Most likely, your child’s Individualized Education Program (IEP) will contain goals and strategies to assist your child in developing social skills. These goals may relate to play (sharing, taking turns, winning and losing, or learning the basics of childhood games, for example) or how to initiate and/or respond to conversation. Eye contact and personal space concepts may need to be taught and practiced.
Yet for most school children, much social learning happens outside the school environment, for example, at children’s parties and during play dates. This allows you the parent to be involved in social learning, and makes it all the more important for you to communicate with your child’s teachers so that you can reinforce what is being practiced at school.
Parents of preschool and elementary-age children frequently invite the entire class to birthday parties. This usually means that parties are busy, loud, and unpredictable – characteristics which may make attending the party difficult for a child on the autism spectrum. Nonetheless, attending the party – if even for a short time – can be a valuable learning experience for your child. Prepare your child ahead of time with a Social Story™, and plan to get to the party early. Being early allows your child to get used to the environment before it gets more hectic. If the party is held at a location that is familiar to your child, make sure your child knows that activities may be different on this occasion because it is a birthday party. Also, many young children (not just those on the autism spectrum) have difficulty with the idea of other children receiving gifts (and not them). Explain the concept of gift giving in your Social Story™. Finally, recognize that it is ok to leave the party early.
Unlike parties, play dates are usually one-on-one. Parents of children on the autism spectrum may be hesitant to send their child to a play date at someone else’s home. If your child is invited to a play date, ask if it is ok for you to attend as well. You can explain that your child may be uneasy in a new environment and would feel more comfortable with you there. Alternatively, invite the child to your house.
Hosting play dates at your home allows you the opportunity to structure the time and control how long the play date lasts. Structuring the play date around one or two activities is a good way to make the time more predictable for your child. For example, baking cookies together or building a Lego® tower is a good way to have fun while working on important skills like sharing and turn taking. If your child has special toys that he or she may have trouble sharing, consider putting them away until after the play date.

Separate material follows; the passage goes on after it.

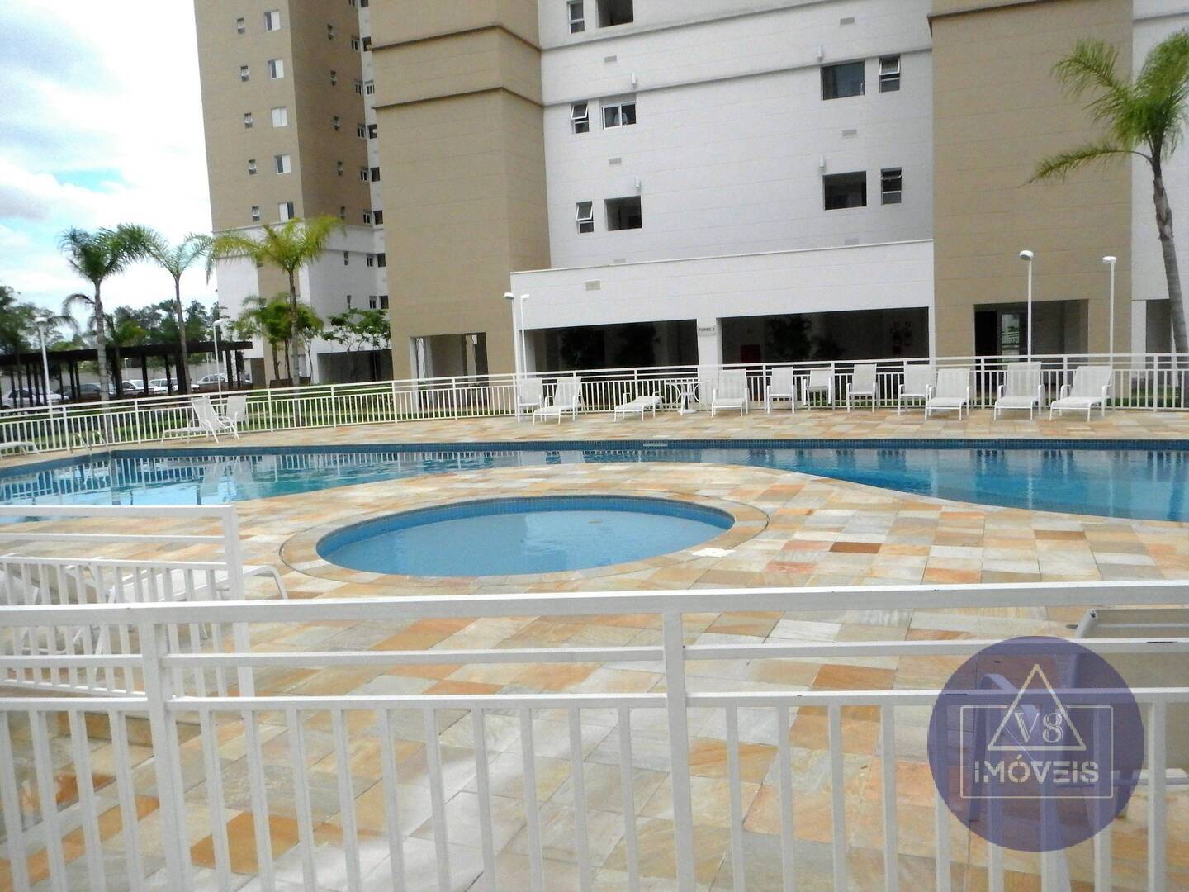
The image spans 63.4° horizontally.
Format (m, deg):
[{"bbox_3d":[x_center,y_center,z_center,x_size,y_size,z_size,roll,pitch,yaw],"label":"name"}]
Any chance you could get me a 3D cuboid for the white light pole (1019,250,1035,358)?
[{"bbox_3d":[8.849,-2.379,19.750,0.360,3.221,0.270,-9,8,-43],"label":"white light pole"}]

Even if your child does not seem to want a play date, talk with your child’s teacher about who might be a good match for your child. Perhaps there is a schoolmate who shares a special interest of your child. If not, your child’s teacher can help you identify a child who has shown an interest in your child at school and who is known to be caring, tolerant, and kind.
Though it can be a lot of work, helping to foster your child’s friendships will enable him or her to practice critical social skills that set the foundation for being able to deal with more complicated social relationships as your child gets older.